What to do. Print exactly what the entries say, line by line, from the first line down to the one with "Dépistage des stress environnementaux (ESS)", inclusive.

Extracted entries.

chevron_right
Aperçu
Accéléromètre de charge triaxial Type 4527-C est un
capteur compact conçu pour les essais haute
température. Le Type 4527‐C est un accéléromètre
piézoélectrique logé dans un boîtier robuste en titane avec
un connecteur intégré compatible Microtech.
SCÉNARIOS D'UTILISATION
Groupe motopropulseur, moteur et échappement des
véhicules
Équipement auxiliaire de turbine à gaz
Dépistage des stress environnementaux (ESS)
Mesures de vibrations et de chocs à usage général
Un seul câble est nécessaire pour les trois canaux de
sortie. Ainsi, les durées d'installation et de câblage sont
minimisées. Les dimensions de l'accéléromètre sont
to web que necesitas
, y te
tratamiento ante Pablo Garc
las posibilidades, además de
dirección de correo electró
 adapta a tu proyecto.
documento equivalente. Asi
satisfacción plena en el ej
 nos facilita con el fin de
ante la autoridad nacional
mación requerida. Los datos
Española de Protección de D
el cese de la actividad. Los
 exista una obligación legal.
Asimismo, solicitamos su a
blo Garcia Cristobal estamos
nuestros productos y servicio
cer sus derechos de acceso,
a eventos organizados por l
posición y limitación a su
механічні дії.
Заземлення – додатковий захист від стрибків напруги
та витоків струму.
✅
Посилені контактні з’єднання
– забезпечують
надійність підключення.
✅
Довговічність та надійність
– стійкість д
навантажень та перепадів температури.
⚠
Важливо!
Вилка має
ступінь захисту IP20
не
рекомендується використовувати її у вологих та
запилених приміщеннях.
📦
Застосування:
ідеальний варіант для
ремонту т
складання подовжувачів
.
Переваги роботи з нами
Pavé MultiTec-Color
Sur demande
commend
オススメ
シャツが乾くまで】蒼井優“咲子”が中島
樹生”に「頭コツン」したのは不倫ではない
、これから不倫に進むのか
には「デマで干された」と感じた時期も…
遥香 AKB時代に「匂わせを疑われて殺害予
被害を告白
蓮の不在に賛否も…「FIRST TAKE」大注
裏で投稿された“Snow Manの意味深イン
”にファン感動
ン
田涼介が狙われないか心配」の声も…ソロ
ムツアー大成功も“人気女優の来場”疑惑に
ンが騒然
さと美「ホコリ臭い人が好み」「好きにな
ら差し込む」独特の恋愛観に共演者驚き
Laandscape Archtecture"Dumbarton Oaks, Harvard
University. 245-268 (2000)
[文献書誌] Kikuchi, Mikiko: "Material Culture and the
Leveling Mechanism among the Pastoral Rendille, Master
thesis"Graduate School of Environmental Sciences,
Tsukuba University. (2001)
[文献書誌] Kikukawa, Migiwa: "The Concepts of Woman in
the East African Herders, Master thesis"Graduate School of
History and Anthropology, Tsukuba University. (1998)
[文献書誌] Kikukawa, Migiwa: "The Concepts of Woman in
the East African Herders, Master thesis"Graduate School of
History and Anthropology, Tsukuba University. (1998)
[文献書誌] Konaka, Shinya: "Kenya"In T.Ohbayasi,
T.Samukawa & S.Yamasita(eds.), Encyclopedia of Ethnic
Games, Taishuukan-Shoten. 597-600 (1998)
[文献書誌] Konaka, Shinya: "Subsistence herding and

Answer box.
chevron_right
Aperçu
Accéléromètre de charge triaxial Type 4527-C est un
capteur compact conçu pour les essais haute
température. Le Type 4527‐C est un accéléromètre
piézoélectrique logé dans un boîtier robuste en titane avec
un connecteur intégré compatible Microtech.
SCÉNARIOS D'UTILISATION
Groupe motopropulseur, moteur et échappement des
véhicules
Équipement auxiliaire de turbine à gaz
Dépistage des stress environnementaux (ESS)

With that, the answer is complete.